EXERCISE AIM>
The result should be an exact copy of the entries that follow, with no pictures included.

SOURCE DATA: Begin

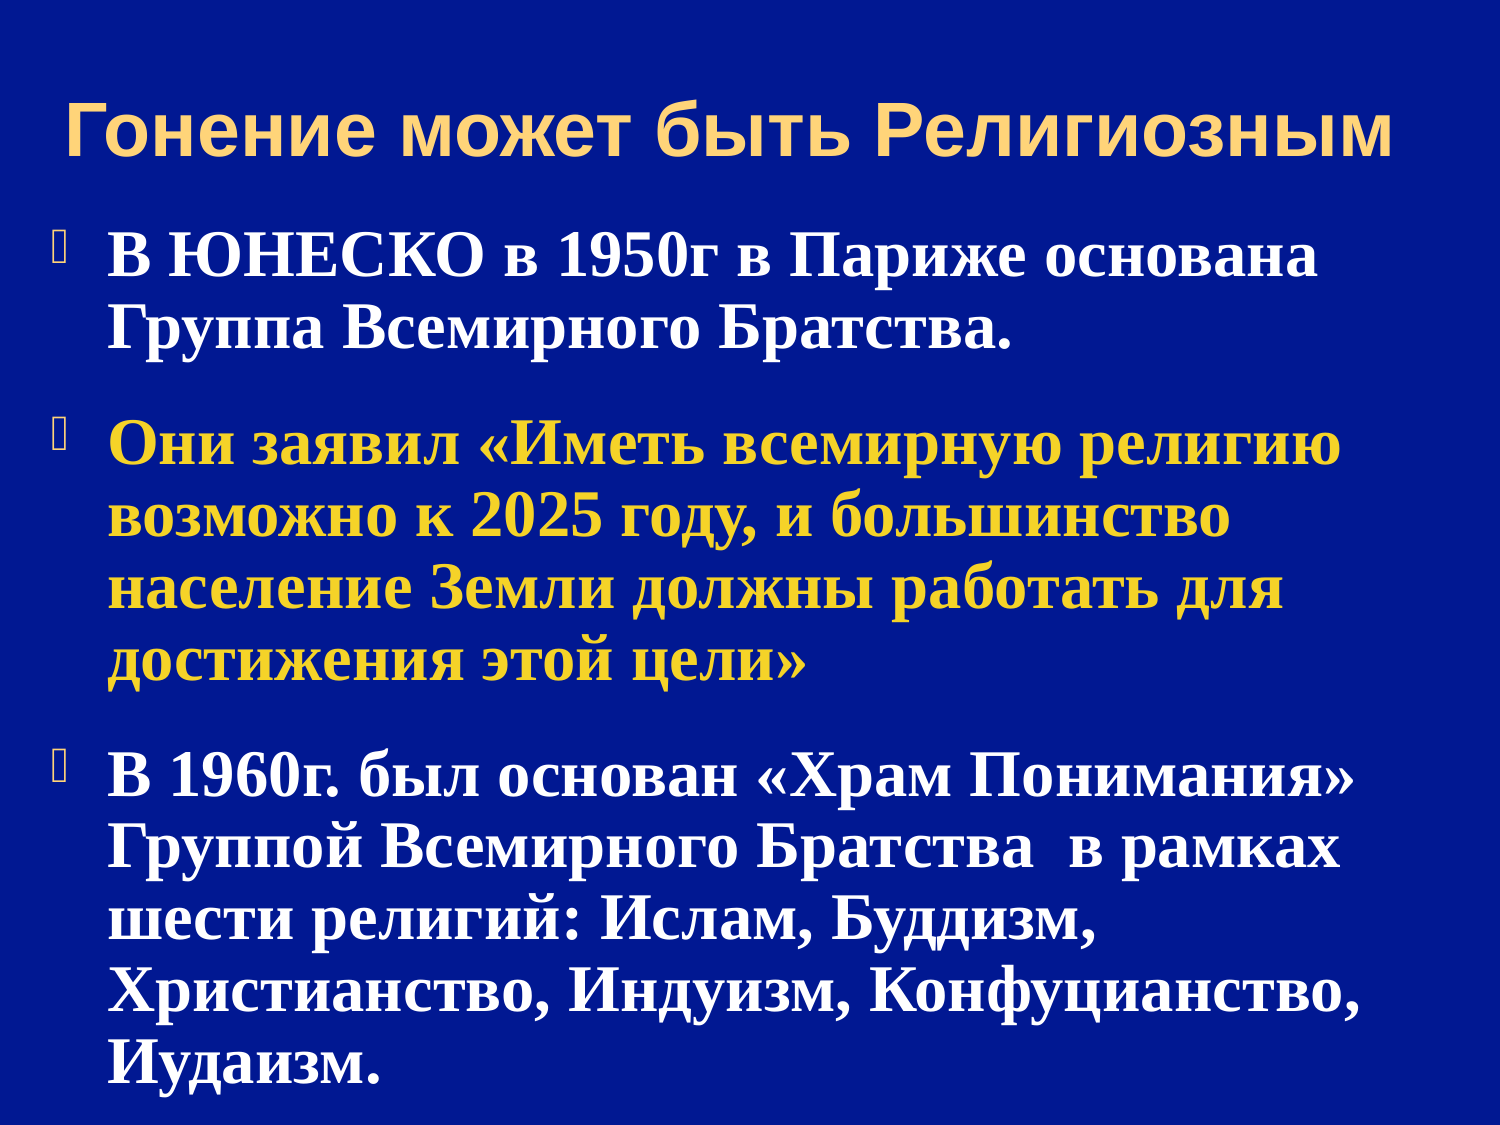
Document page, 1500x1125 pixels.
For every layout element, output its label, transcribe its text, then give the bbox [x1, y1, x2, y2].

title Гонение может быть Религиозным [22, 61, 1438, 190]
list В ЮНЕСКО в 1950г в Париже основана Группа Всемирного Братства. Они заявил «Иметь всемирную религию возможно к 2025 году, и большинство население Земли должны работать для достижения этой цели» В 1960г. был основан «Храм Понимания» Группой Всемирного Братства в рамках шести религий: Ислам, Буддизм, Христианство, Индуизм, Конфуцианство, Иудаизм. [20, 210, 1480, 1125]
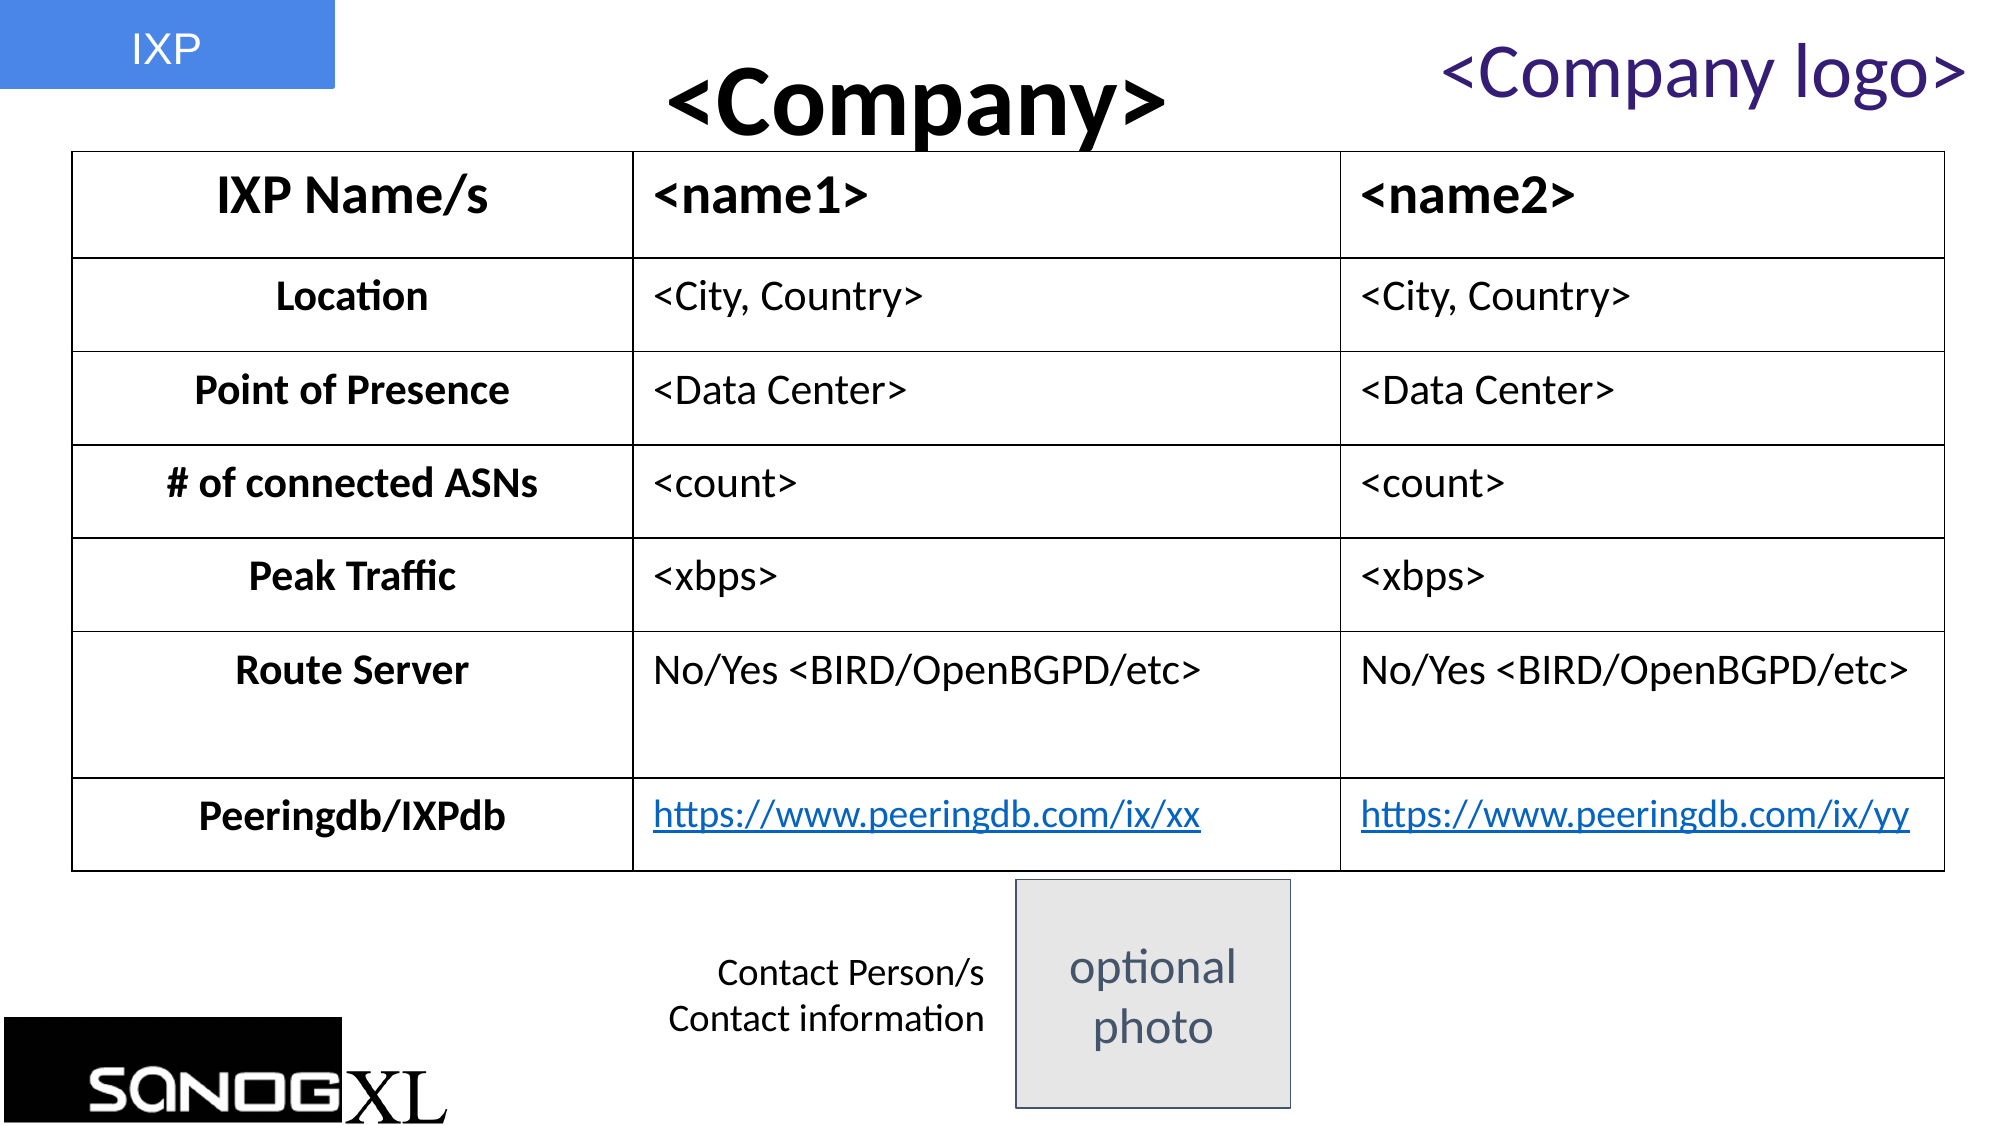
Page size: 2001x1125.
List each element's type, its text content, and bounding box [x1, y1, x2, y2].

text_box Contact Person/s Contact information [633, 926, 1005, 1060]
table_cell https://www.peeringdb.com/ix/yy [1341, 779, 1944, 870]
table_cell <City, Country> [634, 259, 1340, 351]
table_cell <count> [634, 446, 1340, 537]
table_cell Location [73, 259, 632, 351]
text_box optional photo [1015, 879, 1291, 1108]
table_cell Point of Presence [73, 352, 632, 444]
table_cell <City, Country> [1341, 259, 1944, 351]
table_cell Route Server [73, 632, 632, 777]
table_cell <Data Center> [1341, 352, 1944, 444]
text_box IXP [0, 0, 334, 88]
table_cell <count> [1341, 446, 1944, 537]
table_cell No/Yes <BIRD/OpenBGPD/etc> [634, 632, 1340, 777]
table_cell https://www.peeringdb.com/ix/xx [634, 779, 1340, 870]
table_cell Peeringdb/IXPdb [73, 779, 632, 870]
table_cell <xbps> [634, 539, 1340, 631]
picture [0, 1014, 450, 1125]
table_header <name2> [1341, 192, 1944, 257]
table_cell <xbps> [1341, 539, 1944, 631]
table_cell # of connected ASNs [73, 446, 632, 537]
table_header IXP Name/s [73, 152, 632, 257]
text_box <Company> [645, 12, 1421, 205]
table_cell No/Yes <BIRD/OpenBGPD/etc> [1341, 632, 1944, 777]
table_cell Peak Traffic [73, 539, 632, 631]
table_header <name1> [634, 152, 1340, 257]
text_box <Company logo> [1420, 0, 2000, 192]
table_cell <Data Center> [634, 352, 1340, 444]
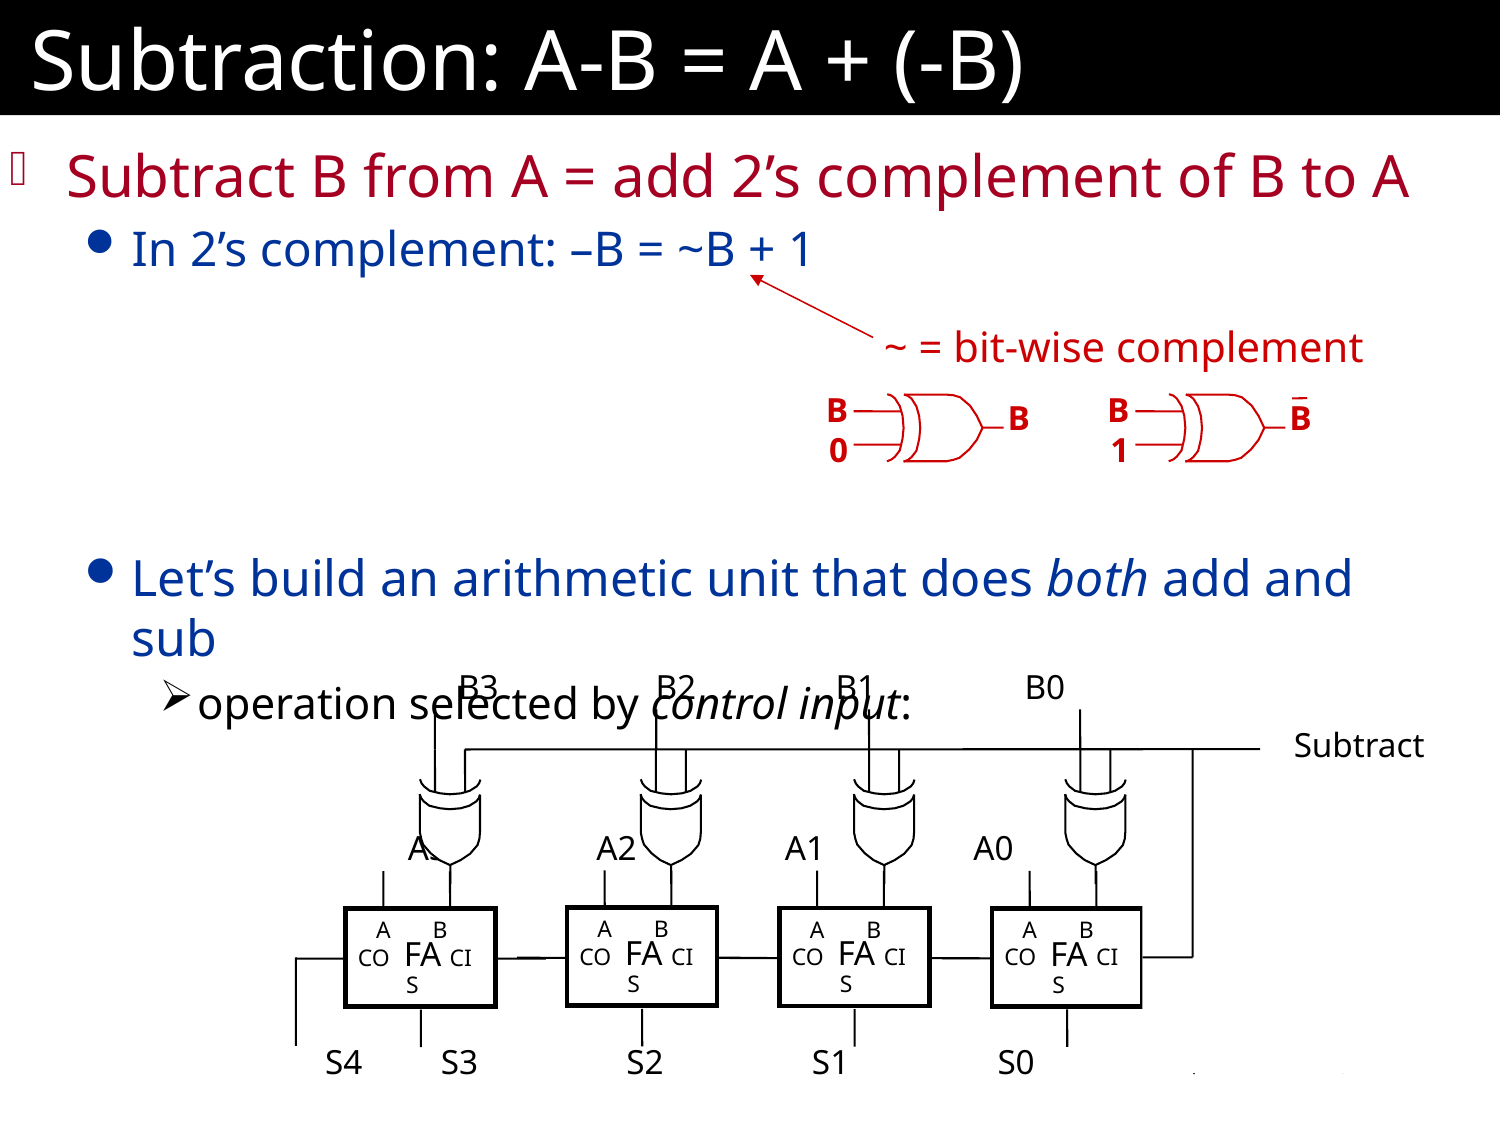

SOURCE DATA: End

SOLUTION TO THIS PROBLEM>
Document page, 1500x1125 pixels.
For every layout element, output its label, transcribe its text, then give the bbox [x1, y1, x2, y2].

title Гонение может быть Религиозным [22, 61, 1438, 190]
list В ЮНЕСКО в 1950г в Париже основана Группа Всемирного Братства. Они заявил «Иметь всемирную религию возможно к 2025 году, и большинство население Земли должны работать для достижения этой цели» В 1960г. был основан «Храм Понимания» Группой Всемирного Братства в рамках шести религий: Ислам, Буддизм, Христианство, Индуизм, Конфуцианство, Иудаизм. [20, 210, 1480, 1125]
Page size: 2001x1125.
List each element's type, its text content, and bounding box [x1, y1, x2, y2].

text_box Contact Person/s Contact information [633, 926, 1005, 1060]
table_cell https://www.peeringdb.com/ix/yy [1341, 779, 1944, 870]
table_cell <City, Country> [634, 259, 1340, 351]
table_cell <count> [634, 446, 1340, 537]
table_cell Location [73, 259, 632, 351]
text_box optional photo [1015, 879, 1291, 1108]
table_cell Point of Presence [73, 352, 632, 444]
table_cell <City, Country> [1341, 259, 1944, 351]
table_cell Route Server [73, 632, 632, 777]
table_cell <Data Center> [1341, 352, 1944, 444]
text_box IXP [0, 0, 334, 88]
table_cell <count> [1341, 446, 1944, 537]
table_cell No/Yes <BIRD/OpenBGPD/etc> [634, 632, 1340, 777]
table_cell https://www.peeringdb.com/ix/xx [634, 779, 1340, 870]
table_cell Peeringdb/IXPdb [73, 779, 632, 870]
table_cell <xbps> [634, 539, 1340, 631]
picture [0, 1014, 450, 1125]
table_header <name2> [1341, 192, 1944, 257]
table_cell <xbps> [1341, 539, 1944, 631]
table_cell # of connected ASNs [73, 446, 632, 537]
table_header IXP Name/s [73, 152, 632, 257]
text_box <Company> [645, 12, 1421, 205]
table_cell No/Yes <BIRD/OpenBGPD/etc> [1341, 632, 1944, 777]
table_cell Peak Traffic [73, 539, 632, 631]
table_header <name1> [634, 152, 1340, 257]
text_box <Company logo> [1420, 0, 2000, 192]
table_cell <Data Center> [634, 352, 1340, 444]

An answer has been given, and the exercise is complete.